R in your organization

Home > Big Data : big engineering

Big Data : big engineering

Financial markets produce several hundreds of Gigabytes per day. Therefore, several years of historical records of prices weights tens of Terabytes.
Even if you do not analyse the complete data, it poses technical challenges.

Efficient storage, compression, but also quick ways to access the data are necessary.

Hadoop (HDFS) is an unexpensive distributed database, which can be set up on commodity hardware.

But what kind ? How much RAM ? CPU ? Hard-drive response time ? Which one is going to be your limiting factor ?
What network configuration ? What kind of network ? Network topology ? Fiber or Ethernet ?
Which version of Linux ? Debian, Centos ?
Which version of Hadoop ? Apache, Cloudera, MapR ?
What configuration of the cluster ? How to administrate it ? CM ? Zookeeper ?
Which software to install ? Hive ? Hbase ? Pig ?
Which tools do you have to build in order to efficiently make the most of your data (Linux scripts, Java, R, C++, Hbase query language ? a mixture of them ?)

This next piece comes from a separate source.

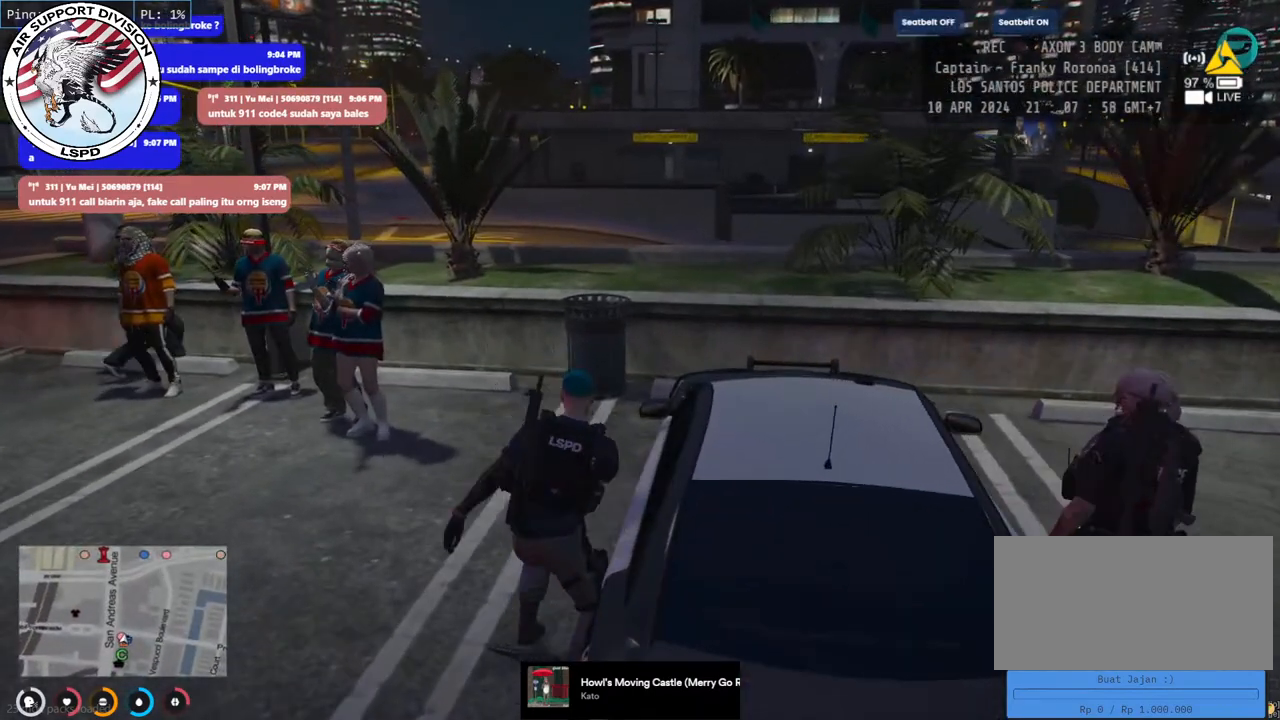
{"keys": ["a", "shift", "w"], "mouse": [], "events": [[200, "shift", "up"], [284, "shift", "down"], [350, "a", "down"]]}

... and finally, how does your calculation scale. If you double your IT architecture, you should be able to analyze an amount of data twice as big (or an identical amount, but in times twice as short). This has to be kept constantly into the mind of developers while building the software.

There are no easy answer. It depends of your data, and what kind of analysis you want to perform on it. Different problems, different bottlenecks. Do not believe the hype and do not run into buying a supposed off-the-shelf turnkey solution. Hadoop technologies are powerful, but they have to be tuned to your specific need.

In order to save time and money, you need a thorough analysis and a proof-of-concept prototype has to be performed before deploying the full-scale solution with ease.